As one might suspect, the young wife is “up for grabs,” the center of attention for most of the males. Sonia, who is “plain,” and knows it, would love to be the center of at least one man’s attention – alas. And there is considerable conflict between Uncle Vanya and the Professor, with the former describing the later as: “for twenty-five years he has been reading and writing things that clever men have long known and stupid ones are not interested in; for twenty-five years he has been making imaginary mountains our of molehills.”

Chekhov demonstrates a strong ecological streak, and love of the natural world, long before the first “Earth Day.” Consider the remarks of Doctor Astroff: “Oh, I don’t object, of course, to cutting wood from necessity, but why destroy the forests? The woods of Russia are trembling under the blows of the axe. Millions of trees have perished. The homes of wild animals and birds have been desolated; the rivers are shrinking and many beautiful landscapes are gone forever. And why? Because men are too lazy and stupid to stoop down and pick up their fuel from the ground.” And this is written at the end of the 19th century!

Dr.

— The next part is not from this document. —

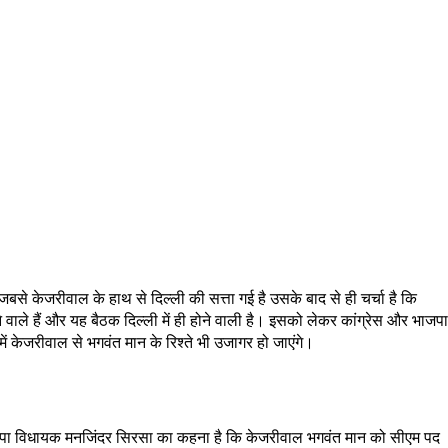
े केजरीवाल के हाथ से दिल्ली की सत्ता गई है उसके बाद से ही चर्चा है कि
े हैं और यह बैठक दिल्ली में ही होने वाली है। इसको लेकर कांग्रेस और भाजपा
 केजरीवाल से भगवंत मान के रिश्ते भी उजागर हो जाएंगे।
। भाजपा विधायक मनजिंदर सिरसा का कहना है कि केजरीवाल भगवंत मान को सीएम पद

Astroff also chimes in on the eternal questions of male-female relationships: “A woman can only become a man’s friend after having first been his acquaintance and then his beloved – then she becomes his friend.” Overall, the play is morose and gloomy, with Uncle Vanya saying it might be a fine day for a suicide. The climactic scene, and one that it is important to recall if one is to be “au courant” in literature, is the failed homicide attempt made by Uncle Vanya. In fact, his gun is a reference point. The attempt is the closing of the third act. The fourth act is a “long good-bye” that I felt added very little to the play, and thus, overall, believe it rates 4-stars.